In the meantime, Putin can use an elongated conflict to secure his position at home, using wartime legislation to imprison the already silenced opposition or dissenters.

Russia is ready to hold for long but is ultimately waiting until the wider world tires of supporting Ukraine, says McGlynn.

If aid and military support dry up, Putin expects to have an easier time attempting to reach his main goal – imposing his will on Ukraine.

Russia has already tried repeatedly to dissuade the international community from arming Kyiv, threatening a "global catastrophe," hinting at its nuclear arsenal.

On March 28, Russia attempted to raise the stakes by announcing it was open to storing nuclear weapons in Belarus, its neighbor and closest ally, also a dictatorship.

​​The need to maintain a united international effort to support Ukraine — and Moscow's belief that unity will fracture — is a looming issue about which Kyiv's NATO allies appear acutely aware.

Speaking in January 2023, a few weeks before his trip to Kyiv, U.S. President Joe Biden told reporters that "Putin expected Europe and the United States to weaken our resolve. He expected our support for Ukraine to crumble with time."

Biden was keen to emphasize that the Kremlin was wrong. Yet support among the American public towards providing Ukraine with military aid is starting to fall.

A recent poll from The Associated Press-NORC Center for Public Affairs Research found that while 60 percent of U.S. adults favored sending Ukraine weapons in May 2022, that number had since fallen to 48 percent in Feb. 2023.
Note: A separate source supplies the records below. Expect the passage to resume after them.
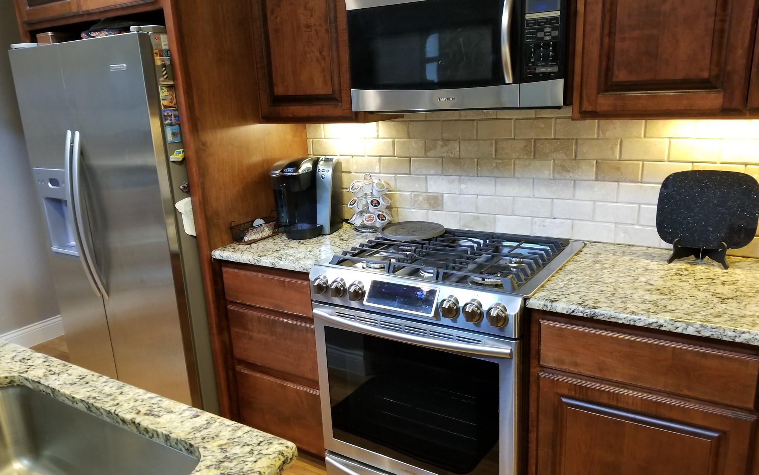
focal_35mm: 28
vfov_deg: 44.5
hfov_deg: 66.5
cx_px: 384
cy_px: 264
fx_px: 579
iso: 250
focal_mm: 4.25
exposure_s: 1/20
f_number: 1.7
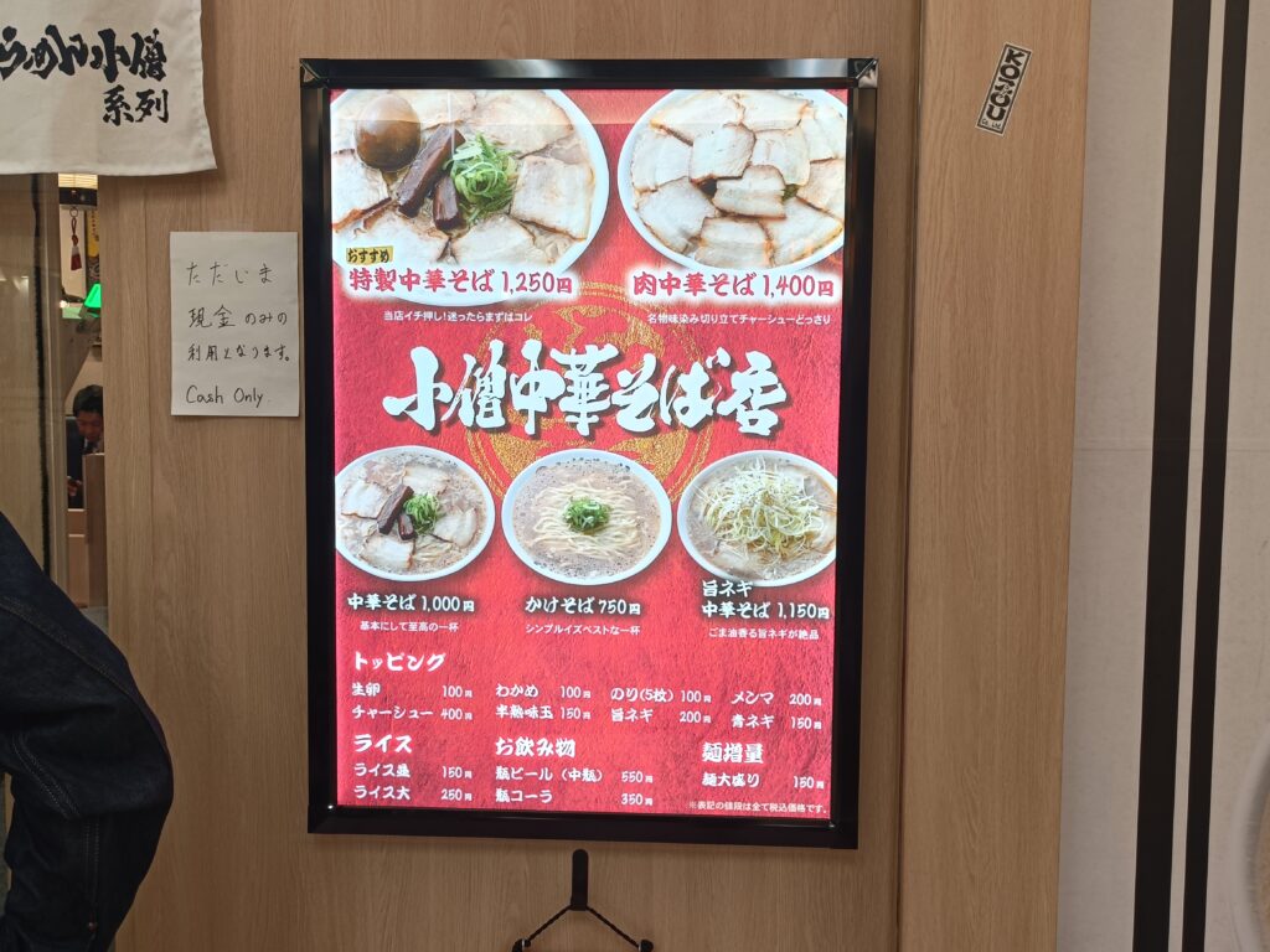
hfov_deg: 51.4
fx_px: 1321
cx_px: 635
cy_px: 476
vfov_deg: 39.7
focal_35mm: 36
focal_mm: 4.7
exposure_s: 1/60
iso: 125
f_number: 1.7
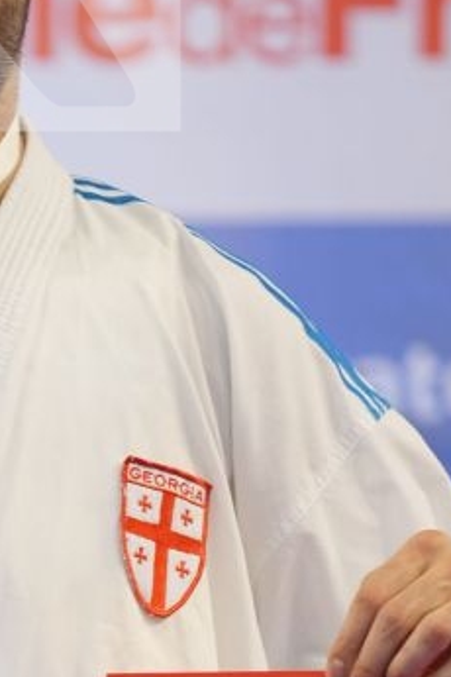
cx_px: -2
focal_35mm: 620
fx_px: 11650
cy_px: 648
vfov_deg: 3.3
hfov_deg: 2.2
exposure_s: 1/250
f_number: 2.8
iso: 640
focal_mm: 178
Ukraine is not reliant on the United States alone.

The Ukraine Defense Contact Group, an international coalition providing Kyiv with military aid, counts 54 countries among its members.

But the U.S. does make a particularly large contribution, having pledged more than $46 billion so far. The figure dwarfs military aid from other large donors, including the $5.1 billion promise from the U.K. and the $3.3 billion from the European Union.

If Putin does commit to long-term war, it may not be because he believes Moscow's troops can outlast indefinitely — but because he believes the offensive can last until the next U.S. election.

"A lot of people in Russia genuinely believe that they care more about Ukraine than the West does," says McGlynn. "They (still think they) will win because the West will buckle."